Sanchez batted .522 with seven runs, three doubles, five home runs and nine RBI over six games and 23 at-bats to claim his second straight weekly honor. He was the first player to win the award in successive weeks since the White Sox’ Albert Belle in 1998 (July 6-12 and July 13-19). Sanchez is the fourth Yankees player to win consecutive awards. The others were Don Mattingly in 1987 (July 6-12 and July 13-19), Dave Winfield in 1983 (Aug. 1-7 and Aug. 8-14) and Graig Nettles in 1974 (April 8-14 and April 15-21). Sanchez has already won the award as often as the only other Yankees catcher honored, Thurman Munson, another two-time winner.

Sanchez finished the period first in extra-base hits (eight), slugging percentage (1.304) and total bases (30); tied for first in home runs; second in batting average, on-base percentage (.607) and RBI; tied for third in runs; tied for fourth in hits and tied for sixth in doubles and walks (five).

Sanchez began his award-winning week last Monday night with a two-homer game against the Mariners at Seattle’s Safeco Field, his second career two-homer game after also hitting two jacks Aug. 16 against the Blue Jays. The Dominican Republic native became the first player in franchise history with two multi-homer games within his first 19 career games.

Saturday against the Orioles at Yankee Stadium, Sanchez hit his third home run in three days and the 11th of his career. According to the Elias Sports Bureau, the right-handed-swinging, 23-year-old Triple A call-up became the first Yankees player since Tino Martinez (April 5-15, 2005) to club nine home runs in a 10-game span, dating back to Aug. 16.

In his 23rd career game, Sanchez became the quickest player in major league history to hit his first 11 home runs. Additionally, his 11-homer month extended his Yankees rookie record for home runs in a calendar month. The Brewers’ Ryan Braun was the previous bug-league rookie to launch 11 homers in a calendar month, in July of his 2007 National League Jackie Robinson Rookie of the Year Award-winning season.

Sanchez was the AL Player of the Week for Aug. 8-15 when he had a slash line of .524/.600/1.190 with four runs, two doubles, four homers, six RBI, four walks and one stolen base in 25 plate appearances.

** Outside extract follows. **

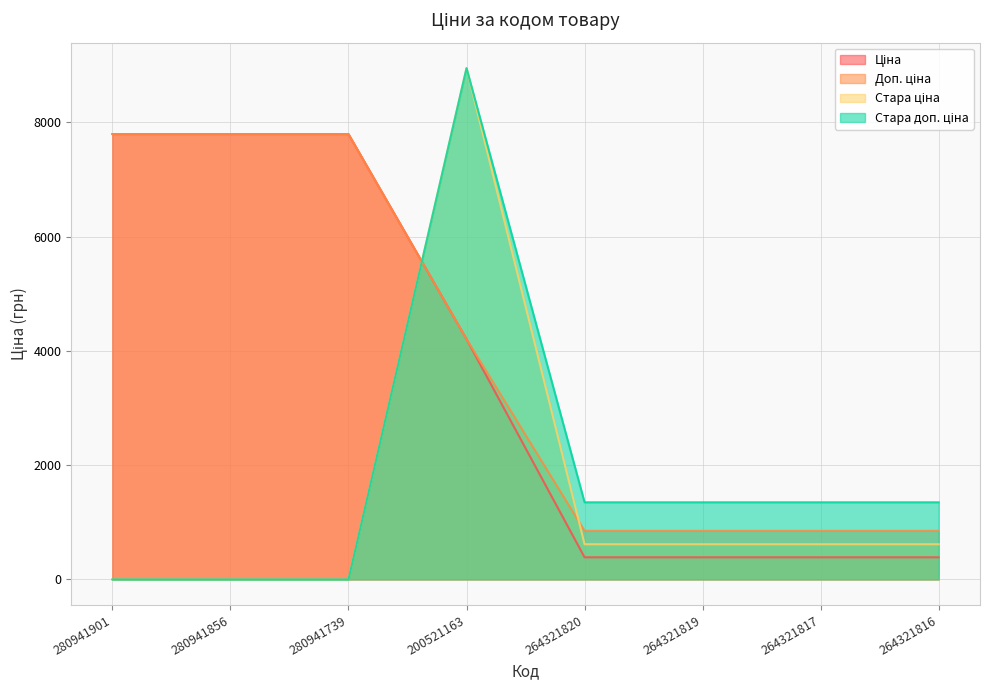

How many interior local peaks does the Стара доп. ціна series have?

1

Teammate Starlin Castro (.370, 6 R, 3 HR, 6 RBI) was also in contention for last week’s award, along with Blue Jays third baseman Josh Donaldson (.391, 9 R, 3 HR, 10 RBI); Orioles pitcher Kevin Gausman (2-0, 0.00 ERA, 13 IP, 11 K), Orioles third baseman Manny Machado (.394, 13 H, 3 HR, 7 RBI); Red Sox second baseman Dustin Pedroia (.600, .643 OBP, 15 H, 2 SB); Red Sox pitcher David Price (2-0, 1.29 ERA, 14 IP, 15 K); Tigers first baseman Miguel Cabrera (.435, .739 SLG, 10 H, 4 2B) and Mariners second baseman Robinson Cano (.462, 5 R, 12 H, 2 HR).

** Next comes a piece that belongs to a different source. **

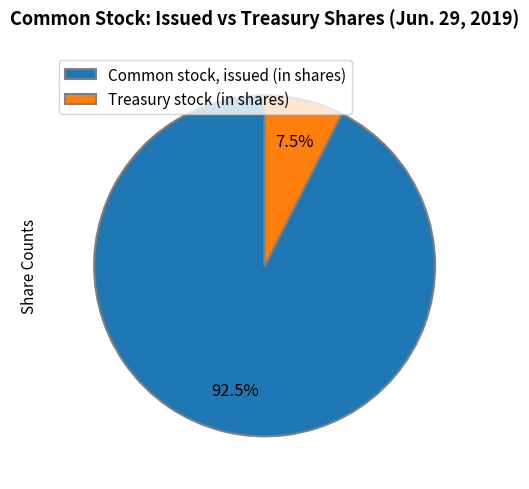

Combined, do Common stock, issued (in shares) and Treasury stock (in shares) account for over 50%?

Yes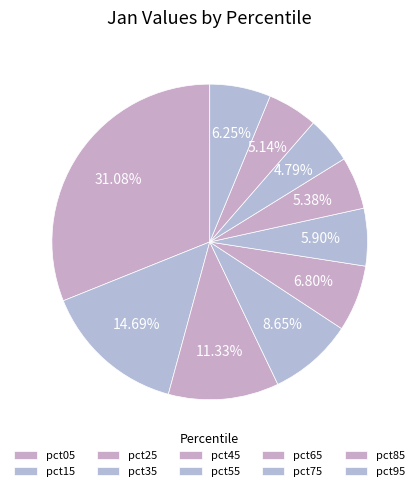

Is there any slice that represents more than half of the pie?

No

A former teammate of Sanchez was also honored Monday. Triple A Scranton/Wilkes-Barre’s Jonathan Holder was named International League Pitcher of the Week for Aug. 22-28 after posting two saves and striking out 16-of-20 batters over three scoreless appearances in which the righthander allowed two hits in six innings. In Sunday’s victory over Rochester that clinched a postseason berth for the RailRiders, Holder struck out 12-of-13 batters in four scoreless innings, including 11 K’s in a row. In 12 appearances at Triple-A, Holder is 2-0 with six saves and a 0.89 ERA and 35 strikeouts in 20 1/3 innings.